The American Bureau of Shipping recently collaborated with Google Cloud and software engineers SoftServe to use artificial intelligence (AI) models to detect levels of corrosion and marine coatings breakdowns on brown- and bluewater vessels.

The pilot project is aimed at developing image recognition software tools that can examine early signs of degradation in hull structures, to avoid unsafe working conditions, unscheduled maintenance and resulting operational downtime.

The effort demonstrated how AI can support early detection of structural anomalies that are usually found through traditional, visual inspections. The project was focused on corrosion and coatings failures, but ABS engineers believe the new tools could also be used to detect stress fractures and larger hull deformations.

These AI techniques — in tandem with advanced data algorithms — could be used to analyze images over time to understand the trends in corrosion and asset fatigue that would support a transition to more efficient class and maintenance regimes for everything from workboats to offshore structures.

“Digital innovation in AI will change how surveys and maintenance strategies are executed, driving more condition-based approaches to class and maintenance,” said Christopher Wiernicki, ABS chairman, president and CEO, in a statement announcing the project findings.

“We are building a future in which digital tools can remotely assess the condition of a ship or offshore unit, and automatically detect and measure coating breakdown and other structural issues, improving safety and reliability,” said Wiernicki.

Using machine learning, the tools, will help to improve the efficiency, accuracy and objectivity of visual inspections. The condition of marine coatings, for example, is rated by subjective assessments of the percentage of areas with failed coatings and/or rusty surfaces.

An image-recognition tool that identifies the breakdown, calculates the area and offers consistent ratings would benefit the industry in that it would offer more objective and consistent results, and a sounder basis for operational and investment decisions.

The inherent value of image-recognition tools increases for projects in which remote-inspection technologies such as drones, remotely operated underwater vehicles or crawlers are used to collect data (images, videos, etc.). Having to review hours of video footage is an arduous task. The AI-based tools could screen the data and select the key datasets for review by inspectors, improving the efficiency and accuracy of the whole undertaking.

The pilot project was designed to study the feasibility of developing tools that possess machine-learning capabilities to reduce the downtime of marine assets. Beyond proving feasibility, the goals are to better understand the challen­ges of using AI-driven inspec­tions, to develop an efficient labelling strategy, and to compare and contrast machine-learning algorithms and models.

Image-recognition programs that use machine learning are presently deployed in high-profile commercial areas such as medical imagery, autonomous cars and facial-recognition applications in the security sector.

While AI-driven image recognition is considered proven technology in other industries, the marine environment has unique characteristics and challenges to overcome before it can be used to help predict asset or component failure.
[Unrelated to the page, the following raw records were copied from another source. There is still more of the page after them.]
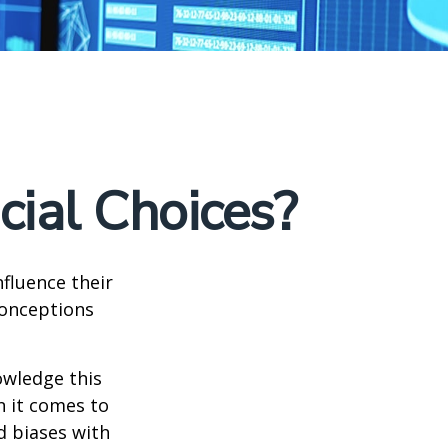
cial Choices?
fluence their
conceptions
owledge this
 it comes to
d biases with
In non-marine fields, the objects that the technology is being asked to analyze have well-defined charact­eristics in terms of shape, color, etc. For marine applications, the anoma­lies that need to be detected and analyzed are likely to be more random in shape, pattern and color, which will make accurate assessments more complex.
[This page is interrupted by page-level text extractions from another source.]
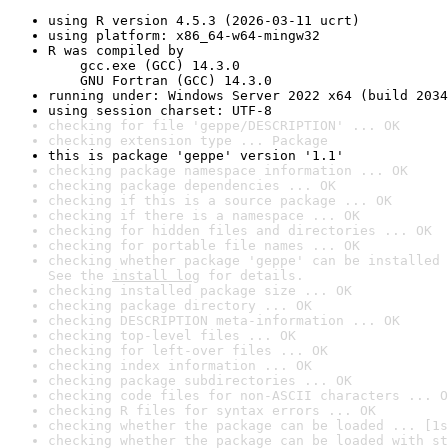
using R version 4.5.3 (2026-03-11 ucrt)
using platform: x86_64-w64-mingw32
R was compiled by

    gcc.exe (GCC) 14.3.0

    GNU Fortran (GCC) 14.3.0
running under: Windows Server 2022 x64 (build 2034
using session charset: UTF-8
checking for file 'geppe/DESCRIPTION' ... OK
checking extension type ... Package
this is package 'geppe' version '1.1'
checking package namespace information ... OK
checking package dependencies ... OK
checking if this is a source package ... OK
checking if there is a namespace ... OK
checking for hidden files and directories ... OK
checking for portable file names ... OK
checking whether package 'geppe' can be installed 
See the 
install log
 for details.
checking installed package size ... OK
checking package directory ... OK
checking DESCRIPTION meta-information ... OK
checking top-level files ... OK
checking for left-over files ... OK
checking index information ... OK
checking package subdirectories ... OK
checking code files for non-ASCII characters ... O
checking R files for syntax errors ... OK
checking whether the package can be loaded ... [1s
checking whether the package can be loaded with st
Marine assets complex designs, potential inspection impairments such as mud or bio-fouling, different types of coatings and inade­quate lighting will add to the challenge. When those issues are resolved, however, the potential benefits from AI-driven inspections on brownwater assets could include:

Safety: They will reduce the demand for physical attendance by inspector/surveyor, particularly in high-risk locations such as in enclosed spaces or at height.

Accuracy: They have the potential to deliver reliable, consistent assessments based on objective data analytics, leveraging machine learning.
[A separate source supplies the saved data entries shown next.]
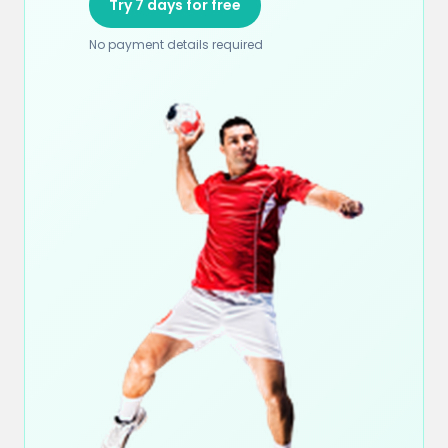
Try 7 days for free
No payment details required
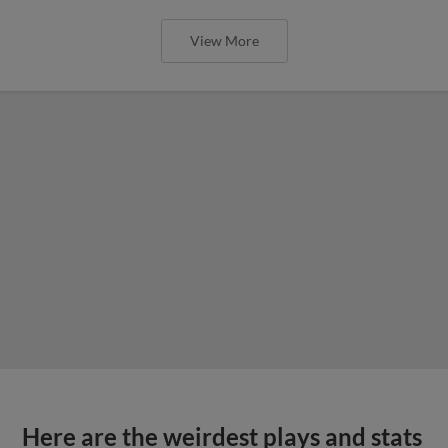
View More
Here are the weirdest plays and stats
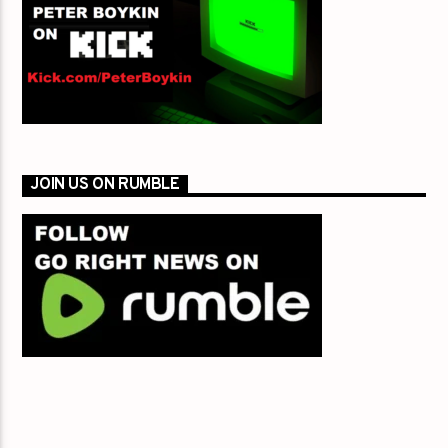
JOIN US ON RUMBLE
Efficiency: They can speed up the evaluation process, potentially reducing the impact of periodic inspections on operations.

With owners and operators under constant pressure to look for safe ways to reduce operating expenses by finding more efficient ways to maintain their assets, a growing number of strategic partnerships with non-marine companies are being struck to explore the potential of innovative digital solutions, including those that offer new approaches to maintenance and class.

“By combining our deep domain experience in offshore and marine structures with Google Cloud’s extensive knowledge of AI applications and SoftServe’s development capabilities, we were able to take this idea from concept to reality,” said Kashif Mahmood, ABS’s deputy chief digital officer.